REQUIREMENT 1 –
Answer these from the budget deficit text:
(a) How much would every single American have to pay to balance this year's budget?
(b) What was the deficit record set in 1992?
(c) What surplus was projected for this year's budget two years ago?
REQUIREMENT 2 – Reproduce the stretch of the budget deficit text from "The Bush administration announced" through "during a recession.", renaming "recession" as "downturn" each time it appears.

EXCERPT TO READ –
□ □ □ □ □

Every single American would have to fork over more than $1,560 to balance this year's budget. Paying it back $1 million per day would take more than a millennium. If you set the dollar bills needed to pay for it end-to-end, they would stretch around the Earth more than 1,700 times. For most of us, it's a struggle to comprehend the meaning of a number as large as the current federal budget deficit, yet the Bush administration claims it's “manageable.”

The Bush administration announced that it expects the current year's budget deficit will be a record-setting $455 billion, and next year's will grow to $475 billion, obliterating the $290 billion record set in 1992. But that's not the worst news. The most frightening budget numbers come from Goldman Sachs-who says the massive deficits will not be a two-year blip, but rather a sustained deficit that will grow to $4.5 trillion over the coming decade (causing a two-thirds increase in the national debt).

Just two years ago this year's budget was projected to have a $334 billion surplus. Tax cuts, increased spending on homeland security and other anti-terrorism measures, and a large recession have caused a $789 billion flip. The projected deficit was increased by $150 billion just since this winter, and now it vastly exceeds what is reasonable even during a recession.

□ □ □ □ □

LISTING –
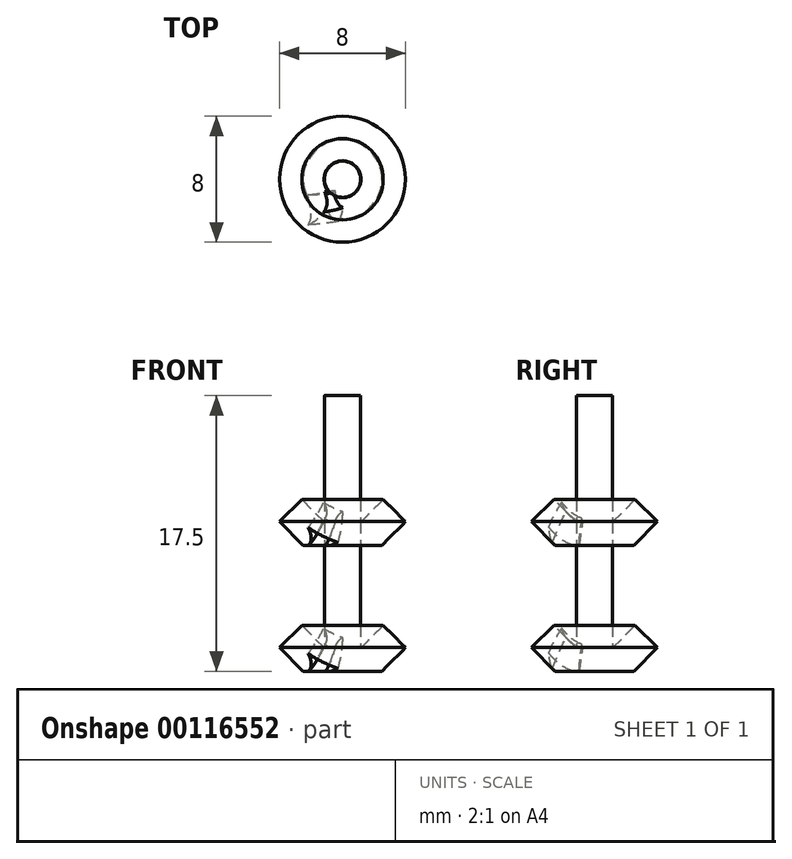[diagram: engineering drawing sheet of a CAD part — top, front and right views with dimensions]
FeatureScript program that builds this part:
annotation { "Feature Type Name" : "Feature", "Feature Type Description" : "" }
export const myFeature = defineFeature(function(context is Context, id is Id, definition is map)
    precondition{}
    {
        {
            var Q0;
            Q0=qCreatedBy(makeId("Front.planeOp"),FACE);
            var sketch = newSketch(context, id + "F0", { "sketchPlane" : qUnion([Q0])});
            skLineSegment(sketch, "E0", {"start": v(0, 0) * mm, "end": v(-1.17, 0) * mm});
            skLineSegment(sketch, "E1", {"start": v(-1.17, 0) * mm, "end": v(-2.59, 1.41) * mm});
            skLineSegment(sketch, "E2", {"start": v(-2.59, 1.41) * mm, "end": v(-4, 0) * mm});
            skLineSegment(sketch, "E3", {"start": v(-4, 0) * mm, "end": v(-2.5, -1.5) * mm});
            skLineSegment(sketch, "E4", {"start": v(-2.5, -1.5) * mm, "end": v(0, -1.5) * mm});
            skLineSegment(sketch, "E5", {"start": v(0, 0) * mm, "end": v(0, -1.5) * mm});
            skSolve(sketch);
        }
        {
            var Q0;
            Q0=makeQuery(id+"F0.imprint","IMPRINT",FACE,{"disambiguationData":[TD([[makeQuery(id+"F0.imprint","IMPRINT",EDGE,{"derivedFrom":sQuery(id+"F0.wireOp",EDGE,"E0")}),1.0]])]});
            var Q1;
            Q1=sQuery(id+"F0.wireOp",EDGE,"E5");
            revolve(context, id + "F1", {"entities" : qUnion([Q0]), "axis" : qUnion([Q1]), "revolveType" : RevolveType.FULL});
        }
        {
            var Q0;
            Q0=qCreatedBy(makeId("Front.planeOp"),FACE);
            var sketch = newSketch(context, id + "F2", { "sketchPlane" : qUnion([Q0])});
            skLineSegment(sketch, "E6", {"start": v(0, 0) * mm, "end": v(0, 4) * mm, "construction": true});
            skLineSegment(sketch, "E7", {"start": v(0, 4) * mm, "end": v(-4, 0) * mm, "construction": true});
            skLineSegment(sketch, "E8", {"start": v(-4, 0) * mm, "end": v(-2.48, -1.52) * mm, "construction": true});
            skSolve(sketch);
        }
        {
            var Q0;
            Q0=sQuery(id+"F2.wireOp",EDGE,"E8");
            cPlane(context, id + "F3", {"entities" : qUnion([Q0]), "cplaneType" : CPlaneType.LINE_ANGLE, "offset" : 25 * mm, "angle" : 90 * degree, "width" : 150 * mm, "height" : 150 * mm});
        }
        {
            var Q0;
            Q0=qCreatedBy(id+"F3.planeOp",FACE);
            var sketch = newSketch(context, id + "F4", { "sketchPlane" : qUnion([Q0])});
            skLineSegment(sketch, "E9", {"start": v(-0.98, 0) * mm, "end": v(-0.98, 0.5) * mm});
            skArc(sketch, "E10", {"start": v(-3.03, 1.2) * mm, "mid": v(-2.1, 0.57) * mm, "end": v(-0.98, 0.5) * mm});
            skLineSegment(sketch, "E11", {"start": v(-3.03, 1.2) * mm, "end": v(-3.03, 0) * mm});
            skLineSegment(sketch, "E12", {"start": v(-3.03, 0) * mm, "end": v(-0.98, 0) * mm});
            skLineSegment(sketch, "E13.MirrorCS", {"start": v(-3.03, -1.2) * mm, "end": v(-3.03, 0) * mm});
            skArc(sketch, "E14.MirrorCS", {"start": v(-3.03, -1.2) * mm, "mid": v(-2.1, -0.57) * mm, "end": v(-0.98, -0.5) * mm});
            skLineSegment(sketch, "E15.MirrorCS", {"start": v(-0.98, 0) * mm, "end": v(-0.98, -0.5) * mm});
            skSolve(sketch);
        }
        {
            var Q0;
            Q0=qSketchRegion(id+"F4",true);
            var Q1;
            Q1=sQuery(id+"F2.wireOp",VERTEX,"E7.start");
            loft(context, id + "F5", {"operationType" : NewBodyOperationType.REMOVE, "startCondition" : LoftEndDerivativeType.NORMAL_TO_PROFILE, "startMagnitude" : 1, "sheetProfilesArray" : [{ "sheetProfileEntities" : qUnion([Q0]) }, { "sheetProfileEntities" : qUnion([Q1]) }]});
        }
        {
            var Q0;
            Q0=makeQuery(id+"F1.opRevolve","SWEPT_FACE",FACE,{"disambiguationData":[OSD([sQuery(id+"F0.wireOp",EDGE,"E0")])]});
            var sketch = newSketch(context, id + "F6", { "sketchPlane" : qUnion([Q0])});
            skCircle(sketch, "E16", {"center": v(0, 0) * mm, "radius": 1.15 * mm});
            skSolve(sketch);
        }
        {
            var Q0;
            Q0 = qSketchRegion(id + "F6", true);
            extrude(context, id + "F7", {"entities" : qUnion([Q0]), "operationType" : NewBodyOperationType.ADD, "depth" : 8 * mm});
        }
        {
            var Q0;
            Q0=makeQuery(id+"F1.opRevolve","SWEPT_BODY",BODY,{"disambiguationData":[OSD([sQuery(id+"F0.wireOp",EDGE,"E0"),sQuery(id+"F0.wireOp",EDGE,"E1"),sQuery(id+"F0.wireOp",EDGE,"E2"),sQuery(id+"F0.wireOp",EDGE,"E3"),sQuery(id+"F0.wireOp",EDGE,"E4"),sQuery(id+"F0.wireOp",EDGE,"E5")])]});
            transform(context, id + "F8", {"entities" : qUnion([Q0]), "transformType" : TransformType.TRANSLATION_3D, "dx" : 0 * mm, "dy" : 0 * mm, "dz" : 8 * mm, "makeCopy" : true});
        }
    });
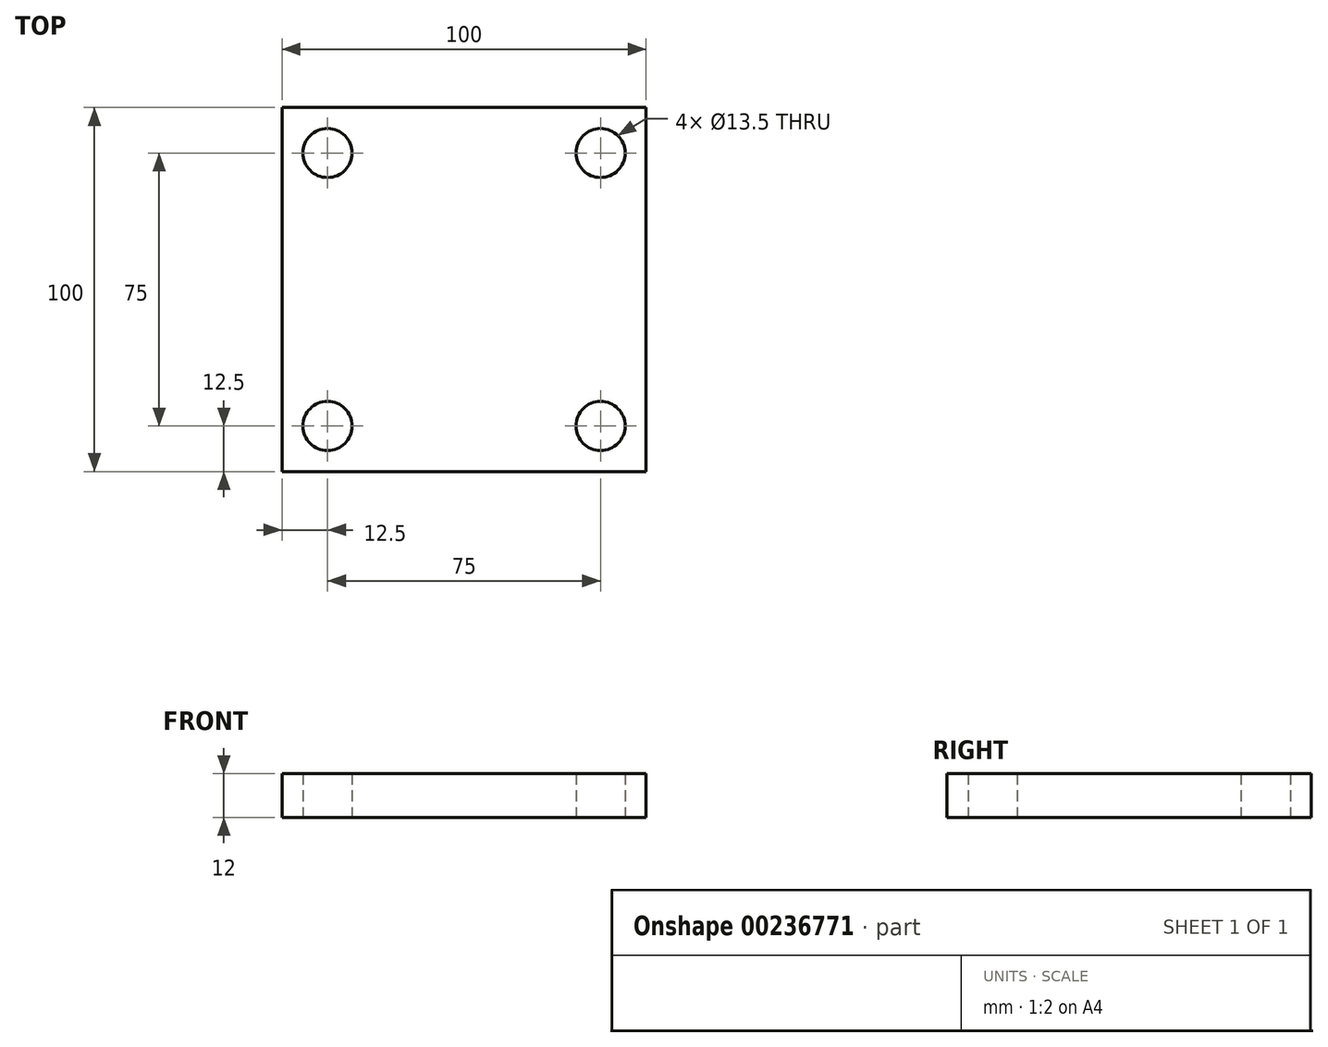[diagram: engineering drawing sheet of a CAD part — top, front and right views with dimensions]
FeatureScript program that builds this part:
annotation { "Feature Type Name" : "Feature", "Feature Type Description" : "" }
export const myFeature = defineFeature(function(context is Context, id is Id, definition is map)
    precondition{}
    {
        {
            var Q0;
            Q0=qCreatedBy(makeId("Top.planeOp"),FACE);
            var sketch = newSketch(context, id + "F0", { "sketchPlane" : qUnion([Q0])});
            skLineSegment(sketch, "E0.bottom", {"start": v(50, 50) * mm, "end": v(-50, 50) * mm});
            skLineSegment(sketch, "E0.top", {"start": v(50, -50) * mm, "end": v(-50, -50) * mm});
            skLineSegment(sketch, "E0.left", {"start": v(50, 50) * mm, "end": v(50, -50) * mm});
            skLineSegment(sketch, "E0.right", {"start": v(-50, 50) * mm, "end": v(-50, -50) * mm});
            skPoint(sketch, "E0.middle", {"position": v(0, 0) * mm});
            skSolve(sketch);
        }
        {
            var Q0;
            Q0 = qSketchRegion(id + "F0", true);
            extrude(context, id + "F1", {"entities" : qUnion([Q0]), "depth" : 12 * mm, "offsetDistance" : 25 * mm});
        }
        {
            var Q0;
            Q0=makeQuery(id+"F1.opExtrude","CAP_FACE",FACE,{"disambiguationData":[OSD([sQuery(id+"F0.wireOp",EDGE,"E0.bottom"),sQuery(id+"F0.wireOp",EDGE,"E0.top"),sQuery(id+"F0.wireOp",EDGE,"E0.left"),sQuery(id+"F0.wireOp",EDGE,"E0.right")])],"isStart":false});
            var sketch = newSketch(context, id + "F2", { "sketchPlane" : qUnion([Q0])});
            skPoint(sketch, "E1", {"position": v(-37.5, 37.5) * mm});
            skPoint(sketch, "E2", {"position": v(37.5, 37.5) * mm});
            skPoint(sketch, "E3", {"position": v(37.5, -37.5) * mm});
            skPoint(sketch, "E4", {"position": v(-37.5, -37.5) * mm});
            skSolve(sketch);
        }
        {
            var Q0;
            Q0=sQuery(id+"F2.wireOp",VERTEX,"E1");
            var Q1;
            Q1=sQuery(id+"F2.wireOp",VERTEX,"E2");
            var Q2;
            Q2=sQuery(id+"F2.wireOp",VERTEX,"E3");
            var Q3;
            Q3=sQuery(id+"F2.wireOp",VERTEX,"E4");
            var Q4;
            Q4=makeQuery(id+"F1.opExtrude","SWEPT_BODY",BODY,{"disambiguationData":[OSD([sQuery(id+"F0.wireOp",EDGE,"E0.bottom"),sQuery(id+"F0.wireOp",EDGE,"E0.top"),sQuery(id+"F0.wireOp",EDGE,"E0.left"),sQuery(id+"F0.wireOp",EDGE,"E0.right")])]});
            hole(context, id + "F3", {"style" : HoleStyle.SIMPLE, "endStyle" : HoleEndStyle.BLIND, "standardTappedOrClearance" : lookupTablePath({ "fit" : "Normal", "standard" : "ISO", "size" : "M12", "type" : "Clearance" }), "standardBlindInLast" : lookupTablePath({ "fit" : "Normal", "standard" : "ISO", "engagement" : "75%", "pitch" : "1.75 mm", "size" : "M12", "type" : "Clearance & tapped" }), "holeDiameter" : 13.5 * mm, "majorDiameter" : 5 * mm, "holeDepth" : 25 * mm, "isTappedThrough" : true, "tappedDepth" : 31.25 * mm, "tapClearance" : 3, "startFromSketch" : true, "locations" : qUnion([Q0, Q1, Q2, Q3]), "scope" : qUnion([Q4])});
        }
    });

□ □ □ □ □

REPLY 1 –
(a) More than $1,560.
(b) $290 billion.
(c) $334 billion.

REPLY 2 –
The Bush administration announced that it expects the current year's budget deficit will be a record-setting $455 billion, and next year's will grow to $475 billion, obliterating the $290 billion record set in 1992. But that's not the worst news. The most frightening budget numbers come from Goldman Sachs-who says the massive deficits will not be a two-year blip, but rather a sustained deficit that will grow to $4.5 trillion over the coming decade (causing a two-thirds increase in the national debt).

Just two years ago this year's budget was projected to have a $334 billion surplus. Tax cuts, increased spending on homeland security and other anti-terrorism measures, and a large downturn have caused a $789 billion flip. The projected deficit was increased by $150 billion just since this winter, and now it vastly exceeds what is reasonable even during a downturn.